Am I good at making split-second decisions?

Thinking on your feet is a necessity when working in a kitchen, as there is always something going on around you. In order to be fully functional, you’ll need to be able to make decisions at the drop of a hat, and your decisions will have to be the right ones.

This may not sound very difficult, but you must consider that a kitchen is almost always filled with people doing many things at once. For example, something on the stove can go overlooked and begin to burn. A fire could break out with the simple misplacement of a dish towel, and confusion can easily erupt among the staff. A quick, decisive chef will always be able to keep everything running smoothly.
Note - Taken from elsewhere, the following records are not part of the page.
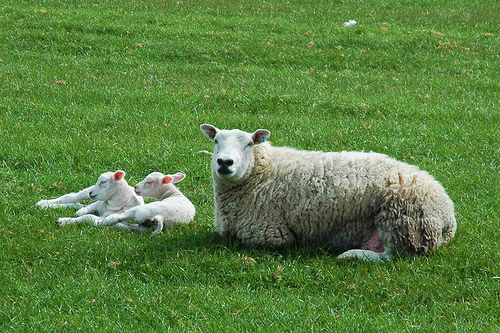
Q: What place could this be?
A: It is a field.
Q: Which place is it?
A: It is a field.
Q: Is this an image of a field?
A: Yes, it is showing a field.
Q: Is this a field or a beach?
A: It is a field.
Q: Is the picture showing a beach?
A: No, the picture is showing a field.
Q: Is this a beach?
A: No, it is a field.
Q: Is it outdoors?
A: Yes, it is outdoors.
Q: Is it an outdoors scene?
A: Yes, it is outdoors.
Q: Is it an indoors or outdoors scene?
A: It is outdoors.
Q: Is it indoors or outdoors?
A: It is outdoors.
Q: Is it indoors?
A: No, it is outdoors.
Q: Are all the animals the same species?
A: Yes, all the animals are sheep.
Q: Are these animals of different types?
A: No, all the animals are sheep.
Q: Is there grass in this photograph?
A: Yes, there is grass.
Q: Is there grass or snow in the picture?
A: Yes, there is grass.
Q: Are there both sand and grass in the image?
A: No, there is grass but no sand.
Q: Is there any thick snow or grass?
A: Yes, there is thick grass.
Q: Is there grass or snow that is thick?
A: Yes, the grass is thick.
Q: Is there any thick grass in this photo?
A: Yes, there is thick grass.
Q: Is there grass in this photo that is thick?
A: Yes, there is grass that is thick.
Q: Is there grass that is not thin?
A: Yes, there is thick grass.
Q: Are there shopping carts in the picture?
A: No, there are no shopping carts.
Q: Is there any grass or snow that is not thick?
A: No, there is grass but it is thick.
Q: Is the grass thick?
A: Yes, the grass is thick.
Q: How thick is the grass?
A: The grass is thick.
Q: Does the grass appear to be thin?
A: No, the grass is thick.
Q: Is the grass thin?
A: No, the grass is thick.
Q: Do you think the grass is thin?
A: No, the grass is thick.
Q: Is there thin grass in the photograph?
A: No, there is grass but it is thick.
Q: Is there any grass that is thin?
A: No, there is grass but it is thick.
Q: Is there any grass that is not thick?
A: No, there is grass but it is thick.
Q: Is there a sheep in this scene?
A: Yes, there is a sheep.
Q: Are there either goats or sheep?
A: Yes, there is a sheep.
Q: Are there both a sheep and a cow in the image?
A: No, there is a sheep but no cows.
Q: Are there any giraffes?
A: No, there are no giraffes.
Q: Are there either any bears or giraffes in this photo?
A: No, there are no giraffes or bears.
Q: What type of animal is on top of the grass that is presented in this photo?
A: The animal is a sheep.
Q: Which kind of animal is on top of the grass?
A: The animal is a sheep.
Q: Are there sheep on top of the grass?
A: Yes, there is a sheep on top of the grass.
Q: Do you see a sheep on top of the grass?
A: Yes, there is a sheep on top of the grass.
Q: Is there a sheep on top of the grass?
A: Yes, there is a sheep on top of the grass.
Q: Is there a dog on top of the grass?
A: No, there is a sheep on top of the grass.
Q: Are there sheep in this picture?
A: Yes, there is a sheep.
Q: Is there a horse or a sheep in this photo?
A: Yes, there is a sheep.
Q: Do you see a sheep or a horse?
A: Yes, there is a sheep.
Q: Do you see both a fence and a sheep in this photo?
A: No, there is a sheep but no fences.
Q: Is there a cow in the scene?
A: No, there are no cows.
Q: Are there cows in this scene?
A: No, there are no cows.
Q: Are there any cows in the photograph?
A: No, there are no cows.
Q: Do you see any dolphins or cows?
A: No, there are no cows or dolphins.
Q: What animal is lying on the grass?
A: The sheep is lying on the grass.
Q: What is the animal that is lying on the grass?
A: The animal is a sheep.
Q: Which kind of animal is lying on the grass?
A: The animal is a sheep.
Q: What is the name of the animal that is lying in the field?
A: The animal is a sheep.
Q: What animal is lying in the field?
A: The animal is a sheep.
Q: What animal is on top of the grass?
A: The animal is a sheep.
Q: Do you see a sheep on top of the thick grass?
A: Yes, there is a sheep on top of the grass.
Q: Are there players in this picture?
A: No, there are no players.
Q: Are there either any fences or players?
A: No, there are no players or fences.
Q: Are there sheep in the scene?
A: Yes, there is a sheep.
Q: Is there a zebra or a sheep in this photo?
A: Yes, there is a sheep.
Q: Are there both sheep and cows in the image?
A: No, there is a sheep but no cows.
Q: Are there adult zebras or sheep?
A: Yes, there is an adult sheep.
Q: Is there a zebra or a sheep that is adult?
A: Yes, the sheep is adult.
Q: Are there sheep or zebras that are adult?
A: Yes, the sheep is adult.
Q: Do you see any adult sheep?
A: Yes, there is an adult sheep.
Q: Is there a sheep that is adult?
A: Yes, there is a sheep that is adult.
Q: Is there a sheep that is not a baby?
A: Yes, there is a adult sheep.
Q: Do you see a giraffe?
A: No, there are no giraffes.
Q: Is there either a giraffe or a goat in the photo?
A: No, there are no giraffes or goats.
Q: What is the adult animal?
A: The animal is a sheep.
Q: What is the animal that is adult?
A: The animal is a sheep.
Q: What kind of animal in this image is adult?
A: The animal is a sheep.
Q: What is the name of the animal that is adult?
A: The animal is a sheep.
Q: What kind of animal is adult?
A: The animal is a sheep.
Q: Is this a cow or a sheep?
A: This is a sheep.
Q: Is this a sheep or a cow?
A: This is a sheep.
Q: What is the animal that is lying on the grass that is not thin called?
A: The animal is a sheep.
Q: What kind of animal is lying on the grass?
A: The animal is a sheep.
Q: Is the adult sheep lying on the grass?
A: Yes, the sheep is lying on the grass.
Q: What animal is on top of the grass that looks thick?
A: The sheep is on top of the grass.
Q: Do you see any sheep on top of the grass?
A: Yes, there is a sheep on top of the grass.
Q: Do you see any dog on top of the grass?
A: No, there is a sheep on top of the grass.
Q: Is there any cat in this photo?
A: No, there are no cats.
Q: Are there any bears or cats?
A: No, there are no cats or bears.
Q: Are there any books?
A: No, there are no books.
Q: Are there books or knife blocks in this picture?
A: No, there are no books or knife blocks.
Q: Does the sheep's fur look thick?
A: Yes, the fur is thick.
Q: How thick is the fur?
A: The fur is thick.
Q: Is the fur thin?
A: No, the fur is thick.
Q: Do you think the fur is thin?
A: No, the fur is thick.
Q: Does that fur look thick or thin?
A: The fur is thick.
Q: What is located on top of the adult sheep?
A: The fur is on top of the sheep.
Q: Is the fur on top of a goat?
A: No, the fur is on top of a sheep.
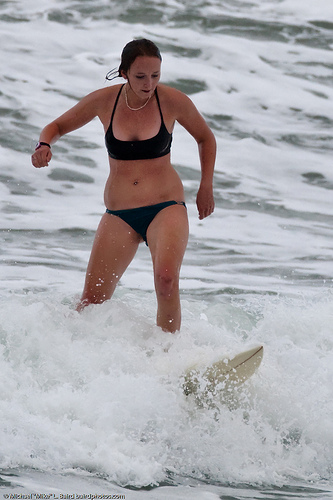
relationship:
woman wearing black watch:
[31, 34, 216, 334] [34, 141, 51, 150]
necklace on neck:
[124, 102, 144, 115] [125, 80, 135, 99]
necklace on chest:
[124, 102, 144, 115] [119, 115, 169, 142]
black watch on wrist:
[34, 141, 50, 150] [28, 137, 55, 154]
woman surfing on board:
[29, 34, 217, 335] [180, 343, 267, 401]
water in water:
[1, 0, 331, 496] [9, 38, 328, 467]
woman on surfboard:
[29, 34, 217, 335] [179, 339, 271, 401]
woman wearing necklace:
[31, 34, 216, 334] [121, 81, 152, 111]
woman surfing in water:
[29, 34, 217, 335] [284, 155, 318, 197]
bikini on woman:
[95, 199, 190, 240] [11, 23, 257, 278]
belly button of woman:
[129, 169, 152, 201] [29, 32, 231, 349]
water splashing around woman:
[1, 0, 332, 499] [31, 34, 216, 334]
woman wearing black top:
[31, 34, 216, 334] [104, 83, 172, 159]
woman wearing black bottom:
[31, 34, 216, 334] [104, 197, 185, 244]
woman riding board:
[31, 34, 216, 334] [180, 344, 263, 403]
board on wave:
[180, 344, 263, 403] [1, 285, 332, 487]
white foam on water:
[218, 87, 318, 255] [1, 0, 332, 499]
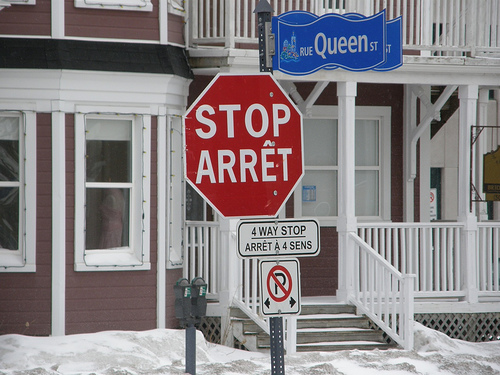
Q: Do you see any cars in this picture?
A: No, there are no cars.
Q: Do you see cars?
A: No, there are no cars.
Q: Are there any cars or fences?
A: No, there are no cars or fences.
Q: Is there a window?
A: Yes, there is a window.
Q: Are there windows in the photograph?
A: Yes, there is a window.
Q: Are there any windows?
A: Yes, there is a window.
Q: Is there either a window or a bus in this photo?
A: Yes, there is a window.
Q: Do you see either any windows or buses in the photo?
A: Yes, there is a window.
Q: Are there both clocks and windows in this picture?
A: No, there is a window but no clocks.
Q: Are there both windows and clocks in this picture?
A: No, there is a window but no clocks.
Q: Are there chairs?
A: No, there are no chairs.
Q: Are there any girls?
A: No, there are no girls.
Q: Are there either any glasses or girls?
A: No, there are no girls or glasses.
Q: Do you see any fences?
A: No, there are no fences.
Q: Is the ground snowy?
A: Yes, the ground is snowy.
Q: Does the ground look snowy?
A: Yes, the ground is snowy.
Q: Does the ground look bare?
A: No, the ground is snowy.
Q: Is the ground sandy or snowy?
A: The ground is snowy.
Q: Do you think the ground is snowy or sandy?
A: The ground is snowy.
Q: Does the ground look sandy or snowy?
A: The ground is snowy.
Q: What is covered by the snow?
A: The ground is covered by the snow.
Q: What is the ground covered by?
A: The ground is covered by the snow.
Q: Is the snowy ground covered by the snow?
A: Yes, the ground is covered by the snow.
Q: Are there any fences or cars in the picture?
A: No, there are no cars or fences.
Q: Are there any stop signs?
A: Yes, there is a stop sign.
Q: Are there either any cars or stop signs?
A: Yes, there is a stop sign.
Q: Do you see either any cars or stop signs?
A: Yes, there is a stop sign.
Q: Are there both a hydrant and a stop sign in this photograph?
A: No, there is a stop sign but no fire hydrants.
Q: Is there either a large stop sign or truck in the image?
A: Yes, there is a large stop sign.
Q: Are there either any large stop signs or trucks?
A: Yes, there is a large stop sign.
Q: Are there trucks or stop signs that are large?
A: Yes, the stop sign is large.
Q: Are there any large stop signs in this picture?
A: Yes, there is a large stop sign.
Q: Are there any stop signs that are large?
A: Yes, there is a stop sign that is large.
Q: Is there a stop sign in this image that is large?
A: Yes, there is a stop sign that is large.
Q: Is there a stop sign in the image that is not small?
A: Yes, there is a large stop sign.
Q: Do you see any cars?
A: No, there are no cars.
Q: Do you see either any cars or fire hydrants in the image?
A: No, there are no cars or fire hydrants.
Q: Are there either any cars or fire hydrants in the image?
A: No, there are no cars or fire hydrants.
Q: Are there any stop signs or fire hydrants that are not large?
A: No, there is a stop sign but it is large.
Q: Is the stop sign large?
A: Yes, the stop sign is large.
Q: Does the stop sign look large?
A: Yes, the stop sign is large.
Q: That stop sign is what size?
A: The stop sign is large.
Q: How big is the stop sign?
A: The stop sign is large.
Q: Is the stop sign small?
A: No, the stop sign is large.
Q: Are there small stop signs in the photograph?
A: No, there is a stop sign but it is large.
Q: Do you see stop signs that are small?
A: No, there is a stop sign but it is large.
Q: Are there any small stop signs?
A: No, there is a stop sign but it is large.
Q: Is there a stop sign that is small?
A: No, there is a stop sign but it is large.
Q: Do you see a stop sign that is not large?
A: No, there is a stop sign but it is large.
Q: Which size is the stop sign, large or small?
A: The stop sign is large.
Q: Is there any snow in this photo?
A: Yes, there is snow.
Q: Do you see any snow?
A: Yes, there is snow.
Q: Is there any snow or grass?
A: Yes, there is snow.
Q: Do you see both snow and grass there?
A: No, there is snow but no grass.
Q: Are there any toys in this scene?
A: No, there are no toys.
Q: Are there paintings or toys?
A: No, there are no toys or paintings.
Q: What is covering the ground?
A: The snow is covering the ground.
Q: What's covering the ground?
A: The snow is covering the ground.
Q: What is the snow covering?
A: The snow is covering the ground.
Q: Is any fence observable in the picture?
A: No, there are no fences.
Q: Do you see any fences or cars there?
A: No, there are no fences or cars.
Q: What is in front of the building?
A: The steps are in front of the building.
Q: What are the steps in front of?
A: The steps are in front of the building.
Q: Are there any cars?
A: No, there are no cars.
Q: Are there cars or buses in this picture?
A: No, there are no cars or buses.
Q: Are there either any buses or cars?
A: No, there are no cars or buses.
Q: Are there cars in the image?
A: No, there are no cars.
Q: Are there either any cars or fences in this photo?
A: No, there are no cars or fences.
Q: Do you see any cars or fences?
A: No, there are no cars or fences.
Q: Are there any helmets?
A: No, there are no helmets.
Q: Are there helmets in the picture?
A: No, there are no helmets.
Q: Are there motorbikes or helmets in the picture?
A: No, there are no helmets or motorbikes.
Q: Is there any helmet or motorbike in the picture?
A: No, there are no helmets or motorcycles.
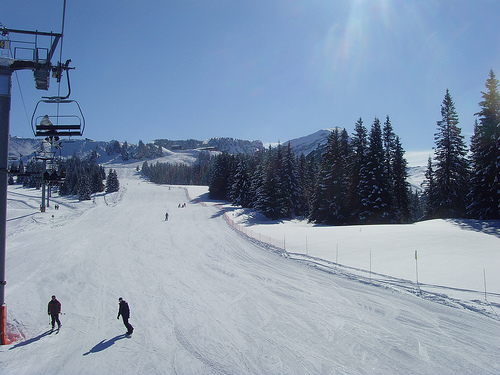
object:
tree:
[308, 126, 353, 226]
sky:
[78, 6, 181, 50]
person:
[115, 297, 134, 339]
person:
[164, 210, 170, 223]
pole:
[481, 266, 489, 304]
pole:
[412, 249, 421, 286]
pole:
[367, 245, 374, 277]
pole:
[332, 239, 344, 270]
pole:
[304, 232, 308, 256]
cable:
[49, 5, 67, 159]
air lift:
[30, 96, 87, 137]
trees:
[59, 152, 119, 201]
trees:
[113, 138, 164, 160]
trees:
[203, 136, 260, 152]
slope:
[149, 223, 387, 348]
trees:
[283, 141, 305, 216]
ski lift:
[31, 62, 83, 137]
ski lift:
[36, 155, 66, 185]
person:
[40, 114, 62, 142]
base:
[1, 301, 6, 347]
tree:
[466, 68, 500, 222]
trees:
[359, 115, 398, 225]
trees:
[314, 125, 360, 224]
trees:
[254, 146, 290, 221]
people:
[44, 295, 63, 330]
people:
[116, 297, 134, 335]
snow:
[412, 232, 497, 275]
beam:
[0, 58, 19, 338]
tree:
[410, 83, 472, 220]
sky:
[373, 0, 498, 40]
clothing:
[118, 301, 132, 333]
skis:
[49, 323, 60, 333]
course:
[0, 57, 499, 372]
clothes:
[48, 299, 62, 327]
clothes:
[165, 214, 169, 220]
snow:
[93, 267, 163, 299]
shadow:
[82, 330, 125, 354]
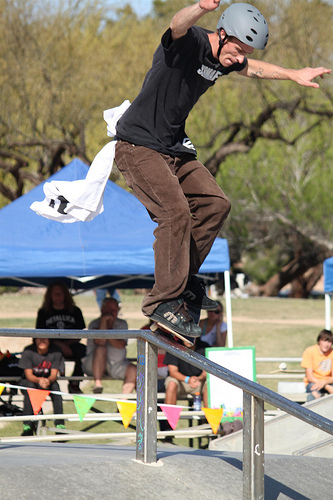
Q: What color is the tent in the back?
A: The tent is blue.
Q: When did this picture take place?
A: It took place in the day time.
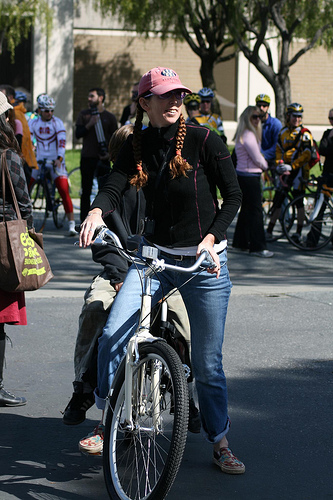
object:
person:
[77, 65, 246, 475]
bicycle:
[76, 226, 217, 499]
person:
[62, 125, 202, 436]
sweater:
[235, 129, 269, 174]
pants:
[28, 165, 74, 215]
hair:
[128, 93, 193, 193]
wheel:
[102, 336, 191, 500]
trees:
[0, 0, 54, 65]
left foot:
[213, 446, 246, 474]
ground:
[0, 147, 332, 500]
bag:
[0, 147, 55, 294]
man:
[27, 92, 79, 234]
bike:
[28, 157, 67, 233]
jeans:
[93, 238, 233, 444]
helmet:
[35, 90, 58, 112]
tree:
[92, 0, 241, 125]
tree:
[219, 2, 332, 125]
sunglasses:
[40, 107, 54, 113]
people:
[231, 104, 274, 258]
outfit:
[27, 117, 78, 236]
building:
[33, 0, 333, 146]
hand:
[196, 235, 221, 279]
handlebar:
[75, 222, 217, 275]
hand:
[79, 208, 105, 249]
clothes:
[75, 108, 119, 159]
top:
[233, 129, 269, 175]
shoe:
[78, 421, 104, 458]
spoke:
[144, 436, 151, 496]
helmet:
[285, 102, 304, 117]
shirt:
[88, 119, 244, 249]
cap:
[138, 65, 194, 99]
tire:
[102, 338, 189, 500]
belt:
[160, 250, 196, 261]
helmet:
[183, 92, 201, 110]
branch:
[221, 0, 254, 61]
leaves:
[3, 0, 9, 10]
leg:
[50, 163, 75, 223]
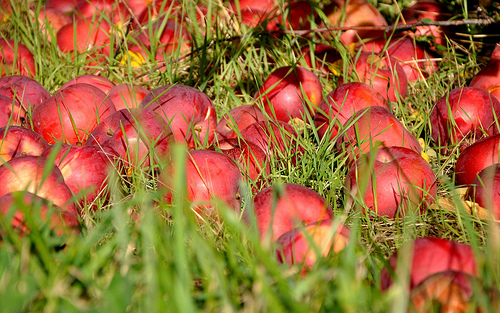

Do I handle criticism well?

As a chef, you will almost certainly encounter people who will not like your cooking and they will quite likely send their food back. It helps if you can take such criticism in stride.

Food critics, of course, will also pick apart your work. If you are not able to handle such feedback, you won’t leave yourself much room to improve.

In this profession the old saying is definitely true: “The customer is always right.” Live by it.

How is my business sense?

To be a good chef, you must have a good grasp of the business dealings, especially if you someday plan to be an executive chef or run your own establishment.

Some aspects you’ll need to know about: Dealing with shipments and stocking of food items, the management of other employees, and the direct correspondence with the head honcho or proprietor of the establishment.

Am I people person?

Many people think that being holed up in a kitchen all day doesn’t really require you to be in much contact with the public, but that couldn’t be further from the truth.

As the chef, you will encounter many people during the course of your day. You will be talking to delivery personnel, other employees, and often customers who wish to speak to you either in a congratulatory or critical tone.